There is this early childhood memory that I have from my first time flying on an airplane. Like most events that occur when we are young, I don’t remember every minute detail, but I do remember little blurbs: the rev of the engine taking off, greeting the pilot as I boarded and not to mention that feeling of finally leaving the ground and meeting the air. Perhaps what I remember most clearly is, strangely enough, what I was wearing. I remember that the day before we were due to depart, my father came into the house with a package for my sister and me. In that package were two t-shirts: a Princeton shirt for me and a Columbia shirt for my little sister. The next day, at the New Orleans airport, I remember wearing that shirt to board my first flight.
Fast forward fourteen years, I have committed to Princeton University. I wish I could say that the story goes that my family has always dreamed or known that this is where I would end up. But, the story was never that I was going to end up at Princeton. Back on that airplane at age four in that t-shirt, Princeton was by no means my predestined trajectory, but an idea. This t-shirt that my father purchased was a tangible manifestation of a narrative that my parents hoped for me and my sister. It wasn’t a prescription for our future. They wanted to expose us to the idea that it could be possible if we wanted it to be.
Over the last year, the idea of where I wanted to go to college changed every day. Almost like clockwork, I would walk into the kitchen and declare to my family with the utmost confidence that my dream school was (insert school name) University. My family would feign support while knowing with confidence that it would change again the very next day.
This trend continued even through the college trip that we took in the fall where we toured Princeton as well as five other schools with a similar profile. As I walked onto each campus, I fell in love with each for different reasons. This bothered me. I thought that there would be schools that I liked more than others, and I struggled to decide which school to apply for early admission. I had my applications completed for all of these schools and I just had to decide which to pull the trigger on. In fact, Princeton was the last school that I toured and ultimately became my first choice.
After a whirlwind day in New York City, we drove into New Jersey to be ready for our visit at Princeton. Our hotel was right outside of the gates of campus, and even though it was dark outside, I thought it would be intriguing to see this side of the campus. After all, if I decided to matriculate there the campus would be my home during the day and at night time, so I thought it was worth seeing it from this perspective. Driving through the campus at night time left me in awe. There was not a star in the sky on that evening and because of fall break, there were hardly any students either. Even still, the campus sat boldly as if it were not afraid of the dark. With that boldness came this energy. At that very moment I felt the ideas and innovation flowing through its veins, the decorated history sitting in its heart, and most excitingly, the future sitting in its palm wide open waiting for someone to pick up the energy and make a difference with it in the service of humanity. We went back and visited the next day during the day time and the people there were so friendly. As we wandered across the campus, a student stopped me and my family and graciously showed us around. This was not the exception but the norm for the campus. For the first time, in my college search I did not have the intense agenda of an applicant. I felt so much like a student that I even forgot to document my visit with pictures or a visit to the bookstore, a rite of passage on all of my previous tours.

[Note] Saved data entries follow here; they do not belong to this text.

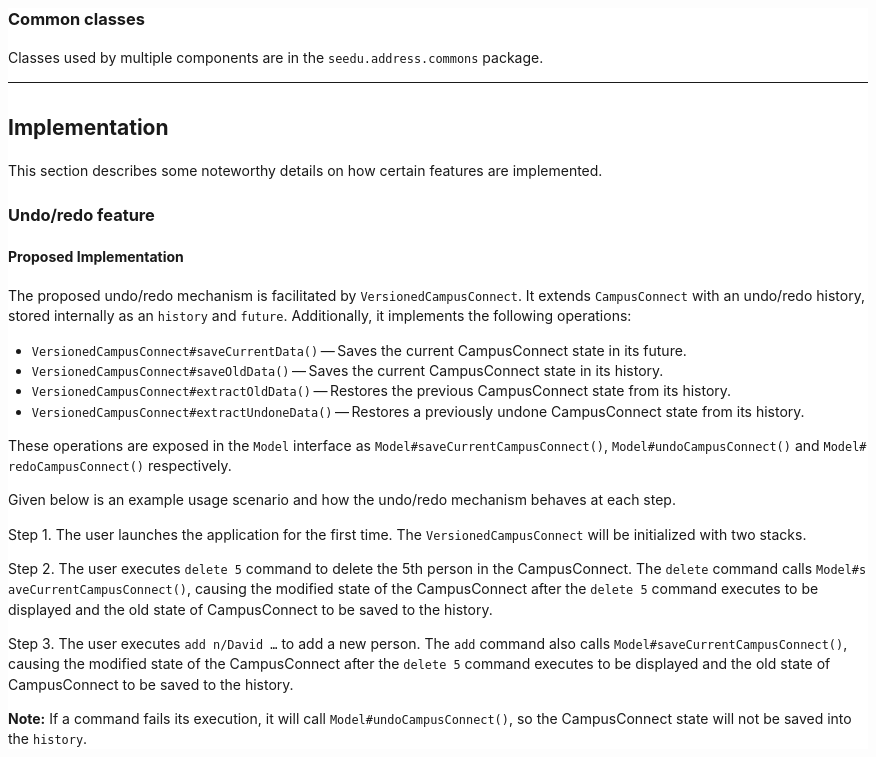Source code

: ### Common classes

Classes used by multiple components are in the `seedu.address.commons` package.

--------------------------------------------------------------------------------------------------------------------

## **Implementation**

This section describes some noteworthy details on how certain features are implemented.

### Undo/redo feature

#### Proposed Implementation

The proposed undo/redo mechanism is facilitated by `VersionedCampusConnect`. It extends `CampusConnect` with an undo/redo history, stored internally as an `history` and `future`. Additionally, it implements the following operations:

* `VersionedCampusConnect#saveCurrentData()` — Saves the current CampusConnect state in its future.
*  `VersionedCampusConnect#saveOldData()` — Saves the current CampusConnect state in its history.
* `VersionedCampusConnect#extractOldData()` — Restores the previous CampusConnect state from its history.
* `VersionedCampusConnect#extractUndoneData()` — Restores a previously undone CampusConnect state from its history.

These operations are exposed in the `Model` interface as `Model#saveCurrentCampusConnect()`, `Model#undoCampusConnect()` and `Model#redoCampusConnect()` respectively.

Given below is an example usage scenario and how the undo/redo mechanism behaves at each step.

Step 1. The user launches the application for the first time. The `VersionedCampusConnect` will be initialized with two stacks.
<div style="text-align: center;">
    <puml src="diagrams/UndoRedoState0.puml" alt="UndoRedoState0" />
</div>

Step 2. The user executes `delete 5` command to delete the 5th person in the CampusConnect. The `delete` command calls `Model#saveCurrentCampusConnect()`, causing the modified state of the CampusConnect after the `delete 5` command executes to be displayed and the old state of CampusConnect to be saved to the history.
<div style="text-align: center;">
    <puml src="diagrams/UndoRedoState1.puml" alt="UndoRedoState1" />
</div>

Step 3. The user executes `add n/David …​` to add a new person. The `add` command also calls `Model#saveCurrentCampusConnect()`, causing the modified state of the CampusConnect after the `delete 5` command executes to be displayed and the old state of CampusConnect to be saved to the history.
<div style="text-align: center;">
    <puml src="diagrams/UndoRedoState2.puml" alt="UndoRedoState2" />
</div>

<box type="info" seamless>

**Note:** If a command fails its execution, it will call `Model#undoCampusConnect()`, so the CampusConnect state will not be saved into the `history`.
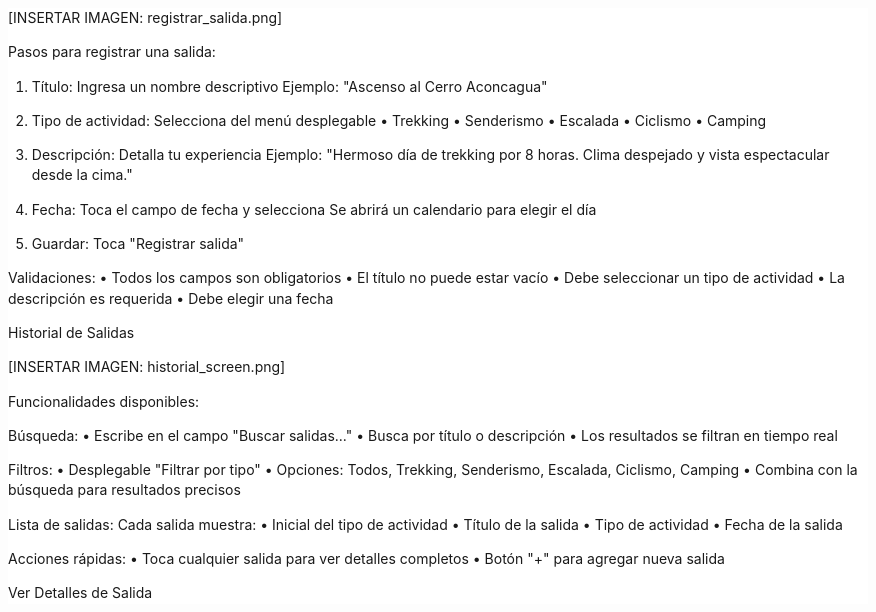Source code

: [INSERTAR IMAGEN: registrar_salida.png]

Pasos para registrar una salida:

1. Título: Ingresa un nombre descriptivo
   Ejemplo: "Ascenso al Cerro Aconcagua"

2. Tipo de actividad: Selecciona del menú desplegable
   • Trekking
   • Senderismo
   • Escalada
   • Ciclismo
   • Camping

3. Descripción: Detalla tu experiencia
   Ejemplo: "Hermoso día de trekking por 8 horas. Clima despejado y vista espectacular desde la cima."

4. Fecha: Toca el campo de fecha y selecciona
   Se abrirá un calendario para elegir el día

5. Guardar: Toca "Registrar salida"

Validaciones:
• Todos los campos son obligatorios
• El título no puede estar vacío
• Debe seleccionar un tipo de actividad
• La descripción es requerida
• Debe elegir una fecha

Historial de Salidas

[INSERTAR IMAGEN: historial_screen.png]

Funcionalidades disponibles:

Búsqueda:
• Escribe en el campo "Buscar salidas..."
• Busca por título o descripción
• Los resultados se filtran en tiempo real

Filtros:
• Desplegable "Filtrar por tipo"
• Opciones: Todos, Trekking, Senderismo, Escalada, Ciclismo, Camping
• Combina con la búsqueda para resultados precisos

Lista de salidas:
Cada salida muestra:
• Inicial del tipo de actividad
• Título de la salida
• Tipo de actividad
• Fecha de la salida

Acciones rápidas:
• Toca cualquier salida para ver detalles completos
• Botón "+" para agregar nueva salida

Ver Detalles de Salida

All of this was complemented by what Princeton had to offer me. With a commitment to undergraduates, I will have access to world renowned professors in intimate settings as early as my first year. The Residential College system that resembles something out of a Harry Potter novel piqued my interest and the dedicated alumni who all seem to be devoted to Princeton reminded me of the school spirit here at Episcopal. All of these surface level attributes complemented by the energy from campus that night showed me that this was the school for me.
Even though I am beyond thrilled to have the opportunity to attend Princeton next year, I also know that it is not the only school for me. I am in love with all of the schools I applied to for different reasons, and I am at peace knowing that had I matriculated to any other school, I not only would be happy, but I would thrive. Throughout my college search, I let the process work. I did what I needed to do to present my best self and waited for these signs and experiences to become apparent to me. I know that all of the other schools I applied to would provide me the same quality of education and enrichment, but it is crazy to me that fourteen years later, Princeton would become, officially, part of my story.
Douglas Robins is a senior in his sixth year at Episcopal. He is an engaged member of the Episcopal community as a Writing Fellow, Student Vestry member, President of the National Honors Society and a part of the Honors Thesis program. Douglas also is an active member of the performing arts community and enjoys the flexibility of being able to explore his academic interests and his diverse extracurricular interests all in one school day.